A generation of “P……s”

No, I am not echoing Clint Eastwood. My P is much more damning — we are a becoming a generation of pessimists.

I have just released my new book, Silicon Collar. It is meant to combat widespread pessimism about machines killing millions of jobs. But beyond the technological angle of my book, I saw all kinds of pessimism driven by inequality, student debt, and a variety of other factors

I am an immigrant to the US. I came here four decades ago, drawn by the powerful force of American optimism. We have it in our DNA. Alexis de Tocqueville observed at the beginning of the 19th century that Americans “have all a lively faith in the perfectibility of man”

So, it bothered me as I wrote the book to see so much pessimism. Because much of the pessimism is based on half truths and twisted facts.

Yes, we have moved away from our parent’s lifetime employment, plates for 25 years of service and their pensions. In exchange, though, we have gained a remarkable labor economy.

Never before have Americans had so much choice in occupations. The Bureau of Labor Statistics (BLS) classifies workers into one of 840 detailed occupations, in accordance with the 2010 Standard Occupational Classification (SOC) system. CareerPlanners.com does an even more granular listing of job descriptions, and lists 12,000 separate jobs. Given the growing influence of STEM in our economy, the 2018 SOC should have significant updates. FastCompany’s projection of jobs in the next decade includes Urban Farmers, Neuro-Implant Technicians and Virtual Reality Experience Designer

Never before have Americans had the opportunity for second, third and later acts in their careers. We are changing jobs every few years. And doing so in ways our parents would drool over. Our parents did not have franchise opportunities which today keep 9 million Americans busy. They could not become platform participants. Today Amazon, Apple,eBay, Google, Uber and many others allow millions an opportunity for supplemental income. Stop by a local Whole Foods and flip through an issue of Natural Awakenings, a publication which carries ads from practitioners in the growing “alternative healthcare” market. This includes acupuncturists, yoga instructors and herbalists among others. This represents an entire services sector that did not exist a couple of decades ago. I could go on.

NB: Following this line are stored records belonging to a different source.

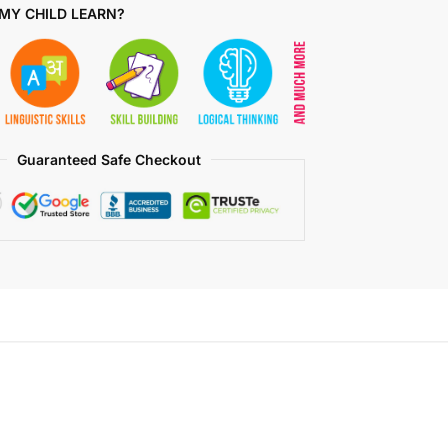
MY CHILD LEARN?
Guaranteed Safe Checkout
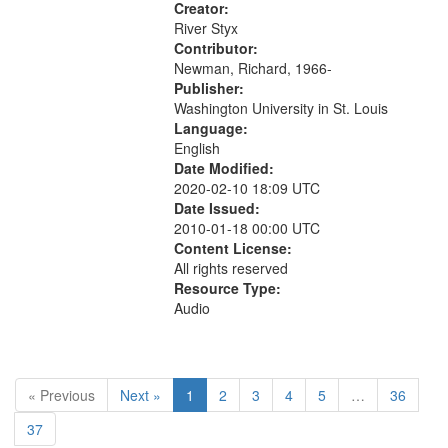
fairies...
Creator:
River Styx
Contributor:
Newman, Richard, 1966-
Publisher:
Washington University in St. Louis
Language:
English
Date Modified:
2020-02-10 18:09 UTC
Date Issued:
2010-01-18 00:00 UTC
Content License:
All rights reserved
Resource Type:
Audio
« Previous
Next »
1
2
3
4
5
…
36
37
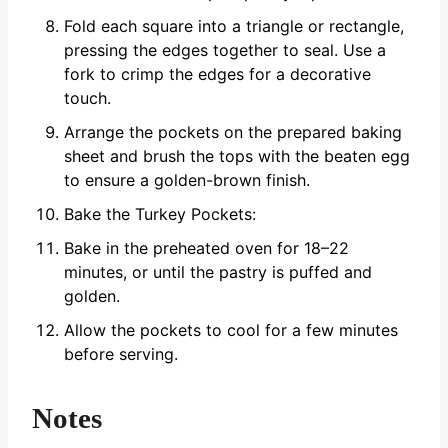
Fold each square into a triangle or rectangle,
pressing the edges together to seal. Use a
fork to crimp the edges for a decorative
touch.
Arrange the pockets on the prepared baking
sheet and brush the tops with the beaten egg
to ensure a golden-brown finish.
Bake the Turkey Pockets:
Bake in the preheated oven for 18–22
minutes, or until the pastry is puffed and
golden.
Allow the pockets to cool for a few minutes
before serving.
Notes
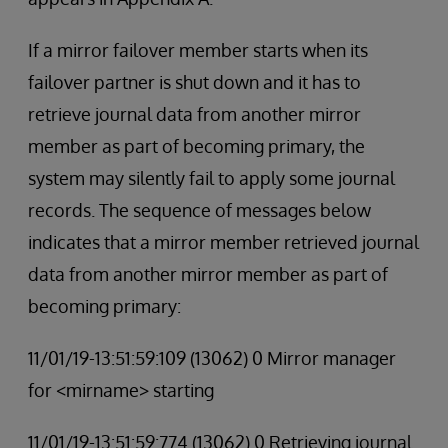
If a mirror failover member starts when its
failover partner is shut down and it has to
retrieve journal data from another mirror
member as part of becoming primary, the
system may silently fail to apply some journal
records. The sequence of messages below
indicates that a mirror member retrieved journal
data from another mirror member as part of
becoming primary:
11/01/19-13:51:59:109 (13062) 0 Mirror manager
for <mirname> starting
11/01/19-13:51:59:774 (13062) 0 Retrieving journal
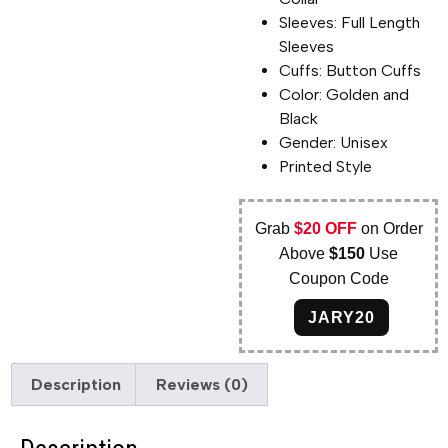
Sleeves: Full Length
Sleeves
Cuffs: Button Cuffs
Color: Golden and
Black
Gender: Unisex
Printed Style
Grab
$20 OFF
on Order
Above
$150
Use
Coupon Code
JARY20
Description
Reviews (0)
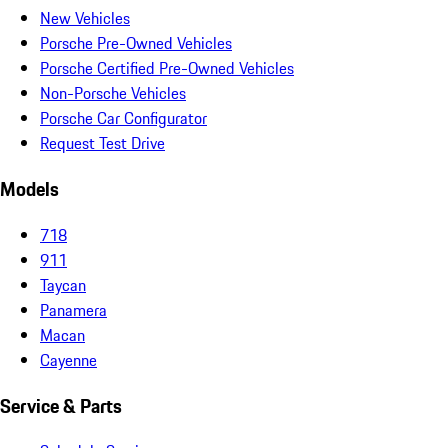
New Vehicles
Porsche Pre-Owned Vehicles
Porsche Certified Pre-Owned Vehicles
Non-Porsche Vehicles
Porsche Car Configurator
Request Test Drive
Models
718
911
Taycan
Panamera
Macan
Cayenne
Service & Parts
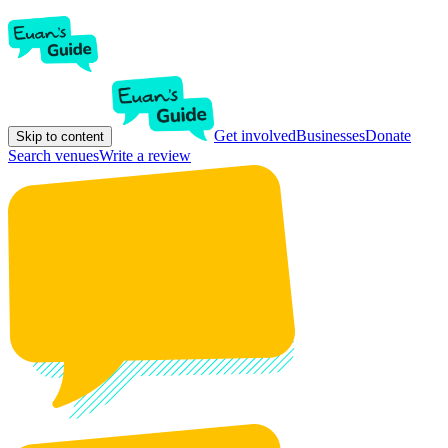
Get involved
Businesses
Donate
Skip to content
Search venues
Write a review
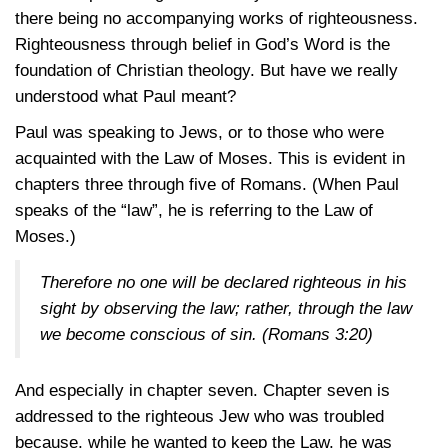
there being no accompanying works of righteousness.
Righteousness through belief in God’s Word is the
foundation of Christian theology. But have we really
understood what Paul meant?
Paul was speaking to Jews, or to those who were
acquainted with the Law of Moses. This is evident in
chapters three through five of Romans. (When Paul
speaks of the “law”, he is referring to the Law of
Moses.)
Therefore no one will be declared righteous in his
sight by observing the law; rather, through the law
we become conscious of sin.
(Romans 3:20)
And especially in chapter seven. Chapter seven is
addressed to the righteous Jew who was troubled
because, while he wanted to keep the Law, he was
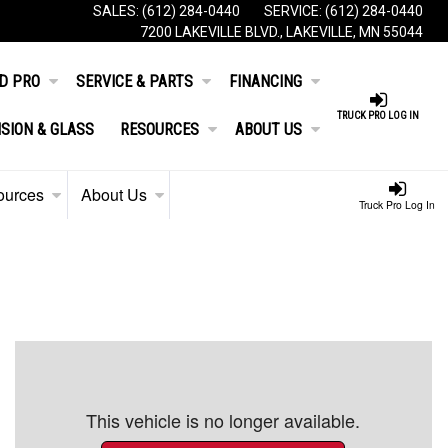
SALES:
(612) 284-0440
SERVICE:
(612) 284-0440
7200 LAKEVILLE BLVD., LAKEVILLE, MN 55044
D PRO
SERVICE & PARTS
FINANCING
TRUCK PRO LOG IN
ISION & GLASS
RESOURCES
ABOUT US
ources
About Us
Truck Pro Log In
This vehicle is no longer available.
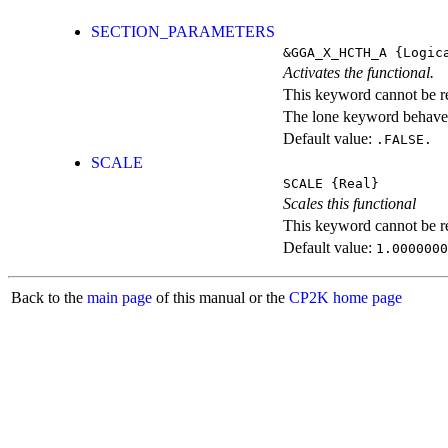
SECTION_PARAMETERS
&GGA_X_HCTH_A
{Logic
Activates the functional.
This keyword cannot be rep
The lone keyword behaves
Default value:
.FALSE.
SCALE
SCALE
{Real}
Scales this functional
This keyword cannot be rep
Default value:
1.0000000
Back to the
main page
of this manual or the
CP2K home page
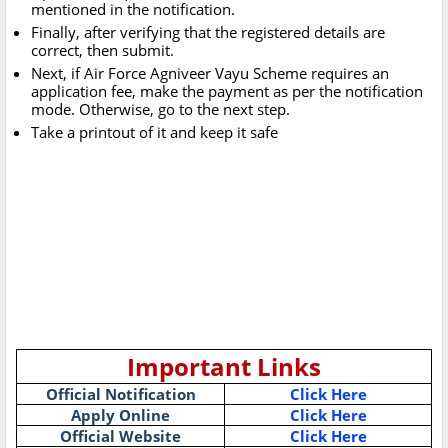
mentioned in the notification.
Finally, after verifying that the registered details are
correct, then submit.
Next, if Air Force Agniveer Vayu Scheme requires an
application fee, make the payment as per the notification
mode. Otherwise, go to the next step.
Take a printout of it and keep it safe
Important Links
Official Notification
Click Here
Apply Online
Click Here
Official Website
Click Here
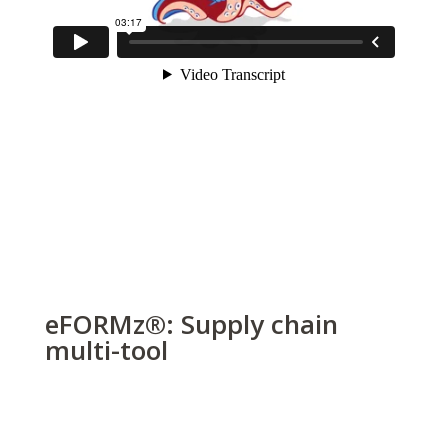
eFORMz
®
: Supply chain
multi-tool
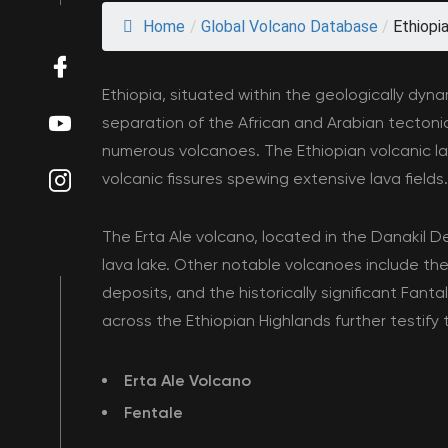
Home
/
Global Volcano Database
/
Ethiopi
Ethiopia, situated within the geologically dyn
separation of the African and Arabian tectonic
numerous volcanoes. The Ethiopian volcanic l
volcanic fissures spewing extensive lava fields.
The Erta Ale volcano, located in the Danakil D
lava lake. Other notable volcanoes include the
deposits, and the historically significant Fan
across the Ethiopian Highlands further testify t
Erta Ale Volcano
Fentale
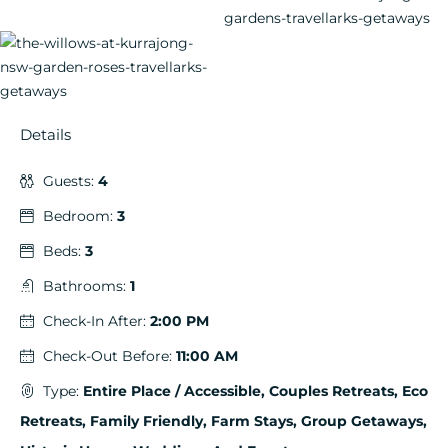
Details
Guests:
4
Bedroom:
3
Beds:
3
Bathrooms:
1
Check-In After:
2:00 PM
Check-Out Before:
11:00 AM
Type:
Entire Place / Accessible, Couples Retreats, Eco
Retreats, Family Friendly, Farm Stays, Group Getaways,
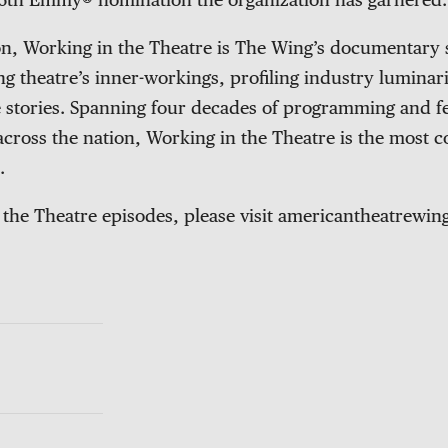
e 6th Emmy® nomination the organization has garnered.
on, Working in the Theatre is The Wing’s documentary s
g theatre’s inner-workings, profiling industry luminari
e stories. Spanning four decades of programming and f
cross the nation, Working in the Theatre is the most
.
the Theatre episodes, please visit americantheatrewing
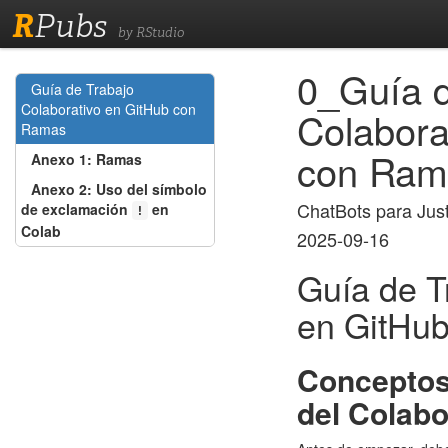
R
Pubs
by RStudio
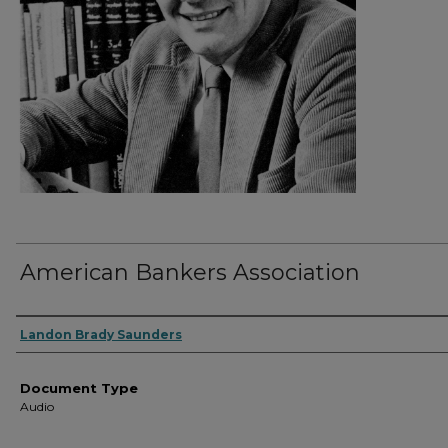
American Bankers Association
Authors
Landon Brady Saunders
Document Type
Audio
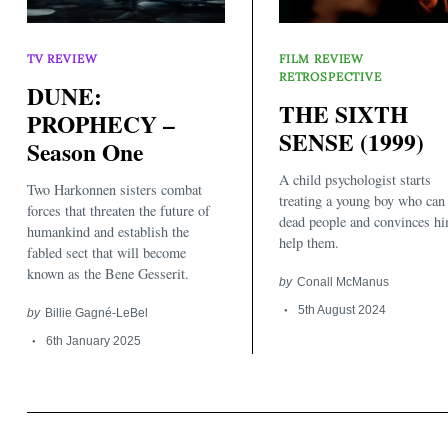
TV REVIEW
FILM REVIEW
RETROSPECTIVE
DUNE:
THE SIXTH
PROPHECY –
SENSE (1999)
Season One
Search
for:
A child psychologist starts
Two Harkonnen sisters combat
treating a young boy who can
forces that threaten the future of
dead people and convinces hi
humankind and establish the
help them.
fabled sect that will become
known as the Bene Gesserit.
by
Conall McManus
5th August 2024
by
Billie Gagné-LeBel
6th January 2025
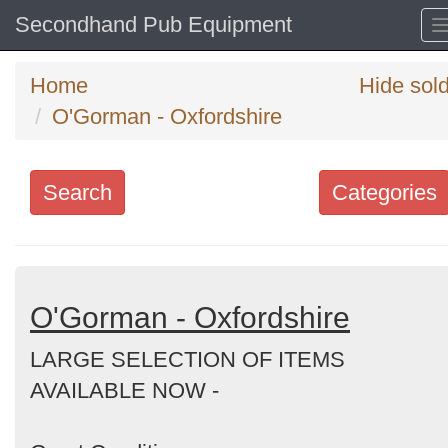
Secondhand Pub Equipment
Home
Hide sol
O'Gorman - Oxfordshire
Search
Categories
Search
keywords
Categories
O'Gorman - Oxfordshire
LARGE SELECTION OF ITEMS
Order
AVAILABLE NOW -
by
Search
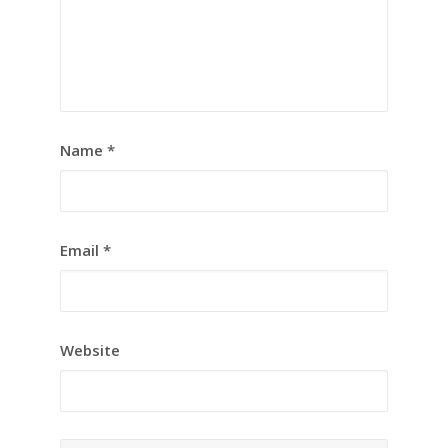
Name
*
Email
*
Website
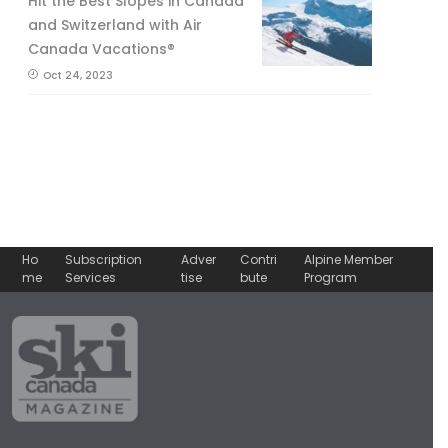
Hit the Best Slopes in Canada
and Switzerland with Air
Canada Vacations®
Oct 24, 2023
Ho
Subscription
Adver
Contri
Alpine Member
me
Services
tise
bute
Program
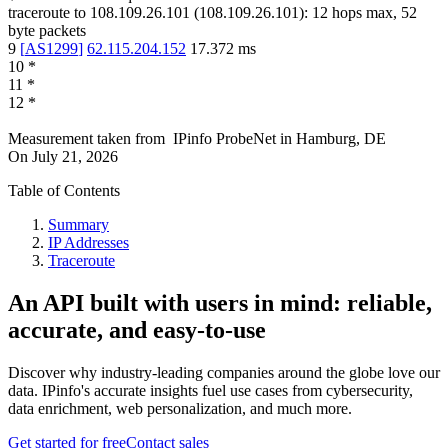
traceroute to
108.109.26.101
(
108.109.26.101
):
12
hops max,
52
byte packets
9
[
AS1299
]
62.115.204.152
17.372
ms
10
*
11
*
12
*
Measurement taken from
IPinfo ProbeNet
in
Hamburg, DE
On
July 21, 2026
Table of Contents
Summary
IP Addresses
Traceroute
An API built with users in mind: reliable,
accurate, and easy-to-use
Discover why industry-leading companies around the globe love our
data. IPinfo's accurate insights fuel use cases from cybersecurity,
data enrichment, web personalization, and much more.
Get started for free
Contact sales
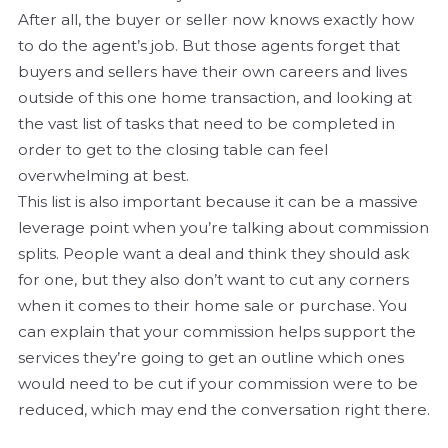
After all, the buyer or seller now knows exactly how
to do the agent’s job. But those agents forget that
buyers and sellers have their own careers and lives
outside of this one home transaction, and looking at
the vast list of tasks that need to be completed in
order to get to the closing table can feel
overwhelming at best.
This list is also important because it can be a massive
leverage point when you’re talking about commission
splits. People want a deal and think they should ask
for one, but they also don’t want to cut any corners
when it comes to their home sale or purchase. You
can explain that your commission helps support the
services they’re going to get an outline which ones
would need to be cut if your commission were to be
reduced, which may end the conversation right there.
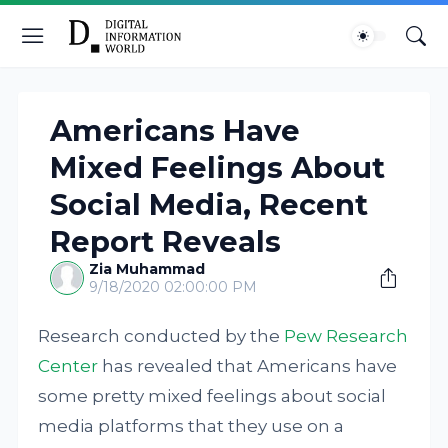
Americans Have
Mixed Feelings About
Social Media, Recent
Report Reveals
Zia Muhammad
9/18/2020 02:00:00 PM
Research conducted by the
Pew Research
Center
has revealed that Americans have
some pretty mixed feelings about social
media platforms that they use on a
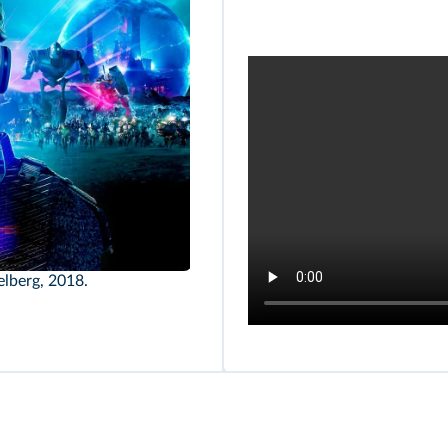
elberg, 2018.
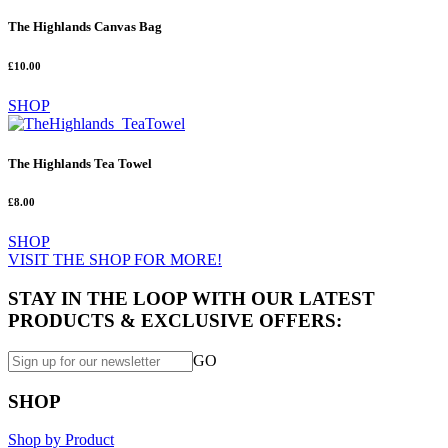
The Highlands Canvas Bag
£10.00
SHOP
The Highlands Tea Towel
£8.00
SHOP
VISIT THE SHOP FOR MORE!
STAY IN THE LOOP WITH OUR LATEST
PRODUCTS & EXCLUSIVE OFFERS:
GO
SHOP
Shop by Product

Never before has technology made work so safe, smart or speedy. In the book, I have examples from 50+ work settings in just about every industry where robotics, machine learning, drones, wearables and other technology are acting as “colleagues” to humans and doing our dull, dirty and dangerous tasks. I also provide example after example from the last century of how society only gradually absorbs automation. No need to panic about jobless futures any time soon.

We are letting politicians get us angry about the “one percenters”. Look carefully at IRS data. If you ignore the top 1%, the rest of us report $ 7 trillion in Adjusted Gross Income. That’s after adjustments, which means even us less fortunate still report a big pie of $ 10 trillion of income. Not that dire.

We are letting politicians get us angry about immigrants taking our jobs. Look carefully at BLS data. For the last three years, it has been reporting at least 4 million unfilled jobs in every monthly report. Add to that the virtually limitless number of jobs that platforms and other new sources of work can support. Not at all dire.

As an analyst I have been trained to not counter emotion with emotion. All I can ask my fellow citizens is to look at the facts, not at the rumors and fear mongering.

And to keep believing in the American Dream. You don’t have to be an immigrant to do so.